## What this exercise asks
[1] Check each statement against the passage on Korean legal education and answer yes or no, quoting the exact words that settle it: (a) Korea's legal education system dates back to the Japanese colonial period. (b) Korea's legal profession has stayed mostly the same in recent decades. (c) In Weber's account, university legal training puts the emphasis on legal theory and science.
[2] In one to three sentences, explain why, according to Weber as cited in the passage on Korean legal education, specialized training becomes a must for those who administer the law.
## Begin Text section
The paralysis of legal education in Korea

Yoon Dae-Kyu


Introduction

Korea's dramatic social transformation in recent decades has led to an expansion in litigation and the role of the law. During this time the legal profession has undergone significant changes, yet Korea's legal education system, a legacy of the Japanese colonial period (1910-45), has remained frozen in the past. This chapter examines the causes and consequences of the stagnation within Korea's legal education system in order to provide a clearer picture of the situation, and considers prospects for change in the future.

Max Weber pointed out that, as part of the process of rationalization of the law, specialized training becomes an ineluctable requirement for those administering the law (Weber 1978:775-92). Although the mode of legal education differs from society to society, there are, according to Weber, typically two types: empirical legal training, and academic legal training. The former is represented by the "guildlike English method of having law taught by the lawyers," with a goal to instill professional skills and norms among students; the latter is offered in universities where legal theory and science is emphasized, cultivating a more liberal mode of instruction than the practical approach.
## End Text section
## Begin Excerpted data
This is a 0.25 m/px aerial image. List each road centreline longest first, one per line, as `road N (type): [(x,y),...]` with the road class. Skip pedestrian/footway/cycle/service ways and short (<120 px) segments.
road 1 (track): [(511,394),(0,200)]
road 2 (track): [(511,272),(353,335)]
## End Excerpted data
## Begin Excerpted data
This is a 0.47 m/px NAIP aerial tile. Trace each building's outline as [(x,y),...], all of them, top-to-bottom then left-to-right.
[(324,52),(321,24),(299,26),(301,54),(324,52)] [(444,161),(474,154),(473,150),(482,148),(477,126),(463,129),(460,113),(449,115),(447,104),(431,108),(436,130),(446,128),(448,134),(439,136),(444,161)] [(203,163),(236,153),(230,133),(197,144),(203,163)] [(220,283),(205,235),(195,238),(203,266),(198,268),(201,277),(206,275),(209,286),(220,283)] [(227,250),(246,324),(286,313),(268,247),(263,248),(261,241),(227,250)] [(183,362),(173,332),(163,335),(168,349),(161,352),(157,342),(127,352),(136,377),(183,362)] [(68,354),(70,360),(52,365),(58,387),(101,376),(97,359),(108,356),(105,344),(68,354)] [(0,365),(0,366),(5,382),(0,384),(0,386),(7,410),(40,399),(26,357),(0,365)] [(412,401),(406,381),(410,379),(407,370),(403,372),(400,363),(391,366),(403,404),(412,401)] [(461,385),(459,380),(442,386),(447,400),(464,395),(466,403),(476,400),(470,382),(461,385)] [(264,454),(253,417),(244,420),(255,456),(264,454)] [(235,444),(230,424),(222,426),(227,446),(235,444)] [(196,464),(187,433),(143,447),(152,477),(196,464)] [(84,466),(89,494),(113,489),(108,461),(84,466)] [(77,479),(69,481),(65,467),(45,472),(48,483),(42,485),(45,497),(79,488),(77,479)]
## End Excerpted data
## Answers by task
[1]
(a) Yes: "a legacy of the Japanese colonial period (1910-45)"
(b) No: "the legal profession has undergone significant changes"
(c) Yes: "offered in universities where legal theory and science is emphasized"

[2] Weber held that it comes with the rationalization of the law. As the law is rationalized, specialized training becomes an "ineluctable requirement" for the people who administer it.